→ **Ejercicios propuestos**
1: En el texto sobre la corrección fraterna, ¿cómo presenta Ezequiel la labor del profeta?
2: Reproduce el texto sobre la corrección fraterna desde "En una primera" hasta "de cometer injusticia." inclusive, y cambia "centinela" por "vigía".
3: Prosigue el texto sobre la corrección fraterna a partir del punto en que se detiene.

→ **Texto extraído**
•••••

Para muchas personas la vida cristiana, o mejor, la relación con Dios, es un asunto individual. Ciertamente, la cultura occidental ha valorado la individualidad como uno de los mayores logros del pensamiento filosófico.

Para comprender las lecturas de este fin de semana de manera un poco más adecuada (Ezequiel 33,7-9; Romanos 13, 8-10 y Mateo 18, 15-20), es necesario no perder de vista la mentalidad corporativa o de grupo, propia de la cultura antigua: la persona humana se comprendía, sobre todo, por su pertenencia a una tribu, un clan, una familia o una comunidad particular. Por lo tanto, el sentido de responsabilidad por la vida del otro es un asunto vital.

En una primera instancia, el profeta Ezequiel ofrece una perspectiva interesante sobre la labor del profeta como centinela o guardián del pueblo. Sus palabras son advertencias que el Señor hace con respecto al proceder injusto. La labor del centinela es avisar del peligro cuando se acerca. De la misma manera, las amonestaciones del profeta son llamados para que el hombre y la mujer que lo escuchan, disciernan su conducta y se rectifiquen, en caso de cometer injusticia.  

La instrucción que Jesús hace a sus discípulos invitándolos a la corrección fraterna, más que salvaguardar una doctrina o una línea ortodoxa de pensamiento teológico, es un llamado a hacerse responsable del hermano o la hermana. Aquí encontramos una manera peculiar de comprender la experiencia de la salvación no como un asunto meramente individual o privado sino como algo que atañe a la comunidad.

•••••

→ **Datos registrados**
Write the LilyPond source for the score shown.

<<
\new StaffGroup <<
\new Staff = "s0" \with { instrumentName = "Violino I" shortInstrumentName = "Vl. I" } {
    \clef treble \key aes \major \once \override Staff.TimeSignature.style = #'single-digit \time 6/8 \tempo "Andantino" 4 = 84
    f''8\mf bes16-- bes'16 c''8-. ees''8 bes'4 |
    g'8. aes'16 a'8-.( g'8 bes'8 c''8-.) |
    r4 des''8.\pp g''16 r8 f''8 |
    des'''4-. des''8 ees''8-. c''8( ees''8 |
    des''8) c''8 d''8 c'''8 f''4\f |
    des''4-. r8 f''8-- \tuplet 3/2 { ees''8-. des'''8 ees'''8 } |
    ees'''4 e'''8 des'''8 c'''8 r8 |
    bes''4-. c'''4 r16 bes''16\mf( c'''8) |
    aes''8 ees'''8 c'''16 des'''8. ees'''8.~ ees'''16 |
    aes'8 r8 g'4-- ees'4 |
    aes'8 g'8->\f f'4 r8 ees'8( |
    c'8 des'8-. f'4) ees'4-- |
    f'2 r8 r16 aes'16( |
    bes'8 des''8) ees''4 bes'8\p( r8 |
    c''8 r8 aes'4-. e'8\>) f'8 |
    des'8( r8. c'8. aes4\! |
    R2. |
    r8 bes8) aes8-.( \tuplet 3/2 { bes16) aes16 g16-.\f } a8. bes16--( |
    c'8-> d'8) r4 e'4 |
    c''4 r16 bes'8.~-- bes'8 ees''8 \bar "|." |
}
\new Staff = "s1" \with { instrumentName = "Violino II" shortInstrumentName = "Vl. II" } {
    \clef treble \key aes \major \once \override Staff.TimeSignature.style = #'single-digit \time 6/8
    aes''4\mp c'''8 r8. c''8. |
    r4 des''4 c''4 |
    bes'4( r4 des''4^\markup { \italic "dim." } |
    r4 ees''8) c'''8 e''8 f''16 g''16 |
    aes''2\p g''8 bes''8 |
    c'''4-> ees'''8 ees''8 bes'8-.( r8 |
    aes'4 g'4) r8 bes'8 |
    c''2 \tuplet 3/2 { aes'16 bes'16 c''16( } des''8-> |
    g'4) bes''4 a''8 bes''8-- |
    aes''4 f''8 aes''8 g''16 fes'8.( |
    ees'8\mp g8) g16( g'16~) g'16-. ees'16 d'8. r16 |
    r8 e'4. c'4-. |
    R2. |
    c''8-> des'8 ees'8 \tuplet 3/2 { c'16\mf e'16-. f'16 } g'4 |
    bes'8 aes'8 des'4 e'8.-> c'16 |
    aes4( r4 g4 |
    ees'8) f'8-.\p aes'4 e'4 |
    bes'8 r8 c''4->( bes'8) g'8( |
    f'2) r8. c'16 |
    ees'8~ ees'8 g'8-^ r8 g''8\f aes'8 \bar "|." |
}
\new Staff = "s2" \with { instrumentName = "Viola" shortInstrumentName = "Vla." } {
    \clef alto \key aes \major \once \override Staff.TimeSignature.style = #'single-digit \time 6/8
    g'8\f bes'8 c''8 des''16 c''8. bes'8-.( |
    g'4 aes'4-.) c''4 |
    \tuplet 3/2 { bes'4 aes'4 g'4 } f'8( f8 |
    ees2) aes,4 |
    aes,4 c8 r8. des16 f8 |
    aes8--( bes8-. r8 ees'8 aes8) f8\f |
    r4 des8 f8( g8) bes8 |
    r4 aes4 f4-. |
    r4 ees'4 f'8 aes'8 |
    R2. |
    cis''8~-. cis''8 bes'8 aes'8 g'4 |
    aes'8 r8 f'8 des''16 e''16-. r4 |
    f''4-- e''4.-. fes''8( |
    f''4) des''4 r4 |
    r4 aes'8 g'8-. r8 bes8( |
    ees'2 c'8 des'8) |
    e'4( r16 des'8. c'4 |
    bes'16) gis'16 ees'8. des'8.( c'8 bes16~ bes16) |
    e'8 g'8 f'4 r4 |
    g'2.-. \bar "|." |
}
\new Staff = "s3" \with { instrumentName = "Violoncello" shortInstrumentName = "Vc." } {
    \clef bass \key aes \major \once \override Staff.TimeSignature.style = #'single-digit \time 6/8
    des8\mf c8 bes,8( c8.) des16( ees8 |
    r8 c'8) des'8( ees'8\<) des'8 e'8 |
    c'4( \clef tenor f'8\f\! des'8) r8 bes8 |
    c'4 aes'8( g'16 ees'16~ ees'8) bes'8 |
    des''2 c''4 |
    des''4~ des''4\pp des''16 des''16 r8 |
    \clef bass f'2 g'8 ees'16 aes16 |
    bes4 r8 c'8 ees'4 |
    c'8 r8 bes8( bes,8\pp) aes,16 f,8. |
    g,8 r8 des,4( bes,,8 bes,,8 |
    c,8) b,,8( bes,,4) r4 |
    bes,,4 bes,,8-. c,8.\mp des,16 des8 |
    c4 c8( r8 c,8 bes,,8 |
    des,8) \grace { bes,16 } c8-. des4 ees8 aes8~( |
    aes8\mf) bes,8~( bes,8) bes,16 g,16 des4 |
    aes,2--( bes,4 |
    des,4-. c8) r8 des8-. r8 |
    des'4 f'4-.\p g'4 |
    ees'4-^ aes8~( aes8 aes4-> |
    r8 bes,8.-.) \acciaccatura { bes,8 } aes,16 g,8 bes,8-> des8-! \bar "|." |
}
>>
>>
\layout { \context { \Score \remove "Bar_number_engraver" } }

•••••

→ **Respuestas del ejercicio**
1: Como centinela o guardián del pueblo.

2:
En una primera instancia, el profeta Ezequiel ofrece una perspectiva interesante sobre la labor del profeta como vigía o guardián del pueblo. Sus palabras son advertencias que el Señor hace con respecto al proceder injusto. La labor del vigía es avisar del peligro cuando se acerca. De la misma manera, las amonestaciones del profeta son llamados para que el hombre y la mujer que lo escuchan, disciernan su conducta y se rectifiquen, en caso de cometer injusticia.

3:
Podríamos ampliar un poco el sentido de esta corrección fraterna, comprendida como corresponsabilidad por la vida y el bienestar del otro, desde el respeto y la aceptación amorosa, que también implica esos llamados de atención que todos necesitamos de cuando en vez para reorientar nuestras vidas.

Esto supone un reto para un individualismo rampante que hace de la experiencia religiosa un asunto reservado al ámbito privado. La experiencia de las primeras comunidades cristianas muestra una preocupación por la vida de sus miembros, hasta el punto de sentirse responsable por sus comportamientos, porque está en juego su destino final.

Tal vez hoy podríamos ampliar un poco el sentido de esta corrección fraterna, comprendida como corresponsabilidad por la vida y el bienestar del otro, desde el respeto y la aceptación amorosa, que también implica esos llamados de atención que todos necesitamos de cuando en vez para reorientar nuestras vidas.

La clave de esta instrucción comunitaria nos la da San Pablo en la carta a los romanos: 

No tengan con nadie otra deuda que la del amor mutuo, porque el que ama al prójimo, ha cumplido ya toda la ley”. La base de cualquier tipo de amonestación, corrección o llamado de atención, es el deseo de amar al otro, es decir, buscar juntos, desde el diálogo y el discernimiento conjunto, lo que nos puede llevar a vivir la experiencia del Reino de la mejor manera posible.

Al final de la instrucción, Jesús entrega a sus discípulos una promesa como garante de la importancia de vivir esta experiencia del Reino con otros: “Yo les aseguro también que si dos de ustedes se ponen de acuerdo para pedir algo, sea lo que fuere, mi Padre celestial se lo concederá; pues donde dos o tres se reúnen en mi nombre, ahí estoy yo en medio de ellos”.

Como todos, mi familia también ha vivido los efectos de la pandemia, pero no es la primera vez que enfrentamos dificultades. Desde hace mucho tiempo aprendimos la lección que cuando vivimos las crisis juntos, en compañía amorosa y servicial de los unos hacia los otros, las cosas se hacen más llevadera.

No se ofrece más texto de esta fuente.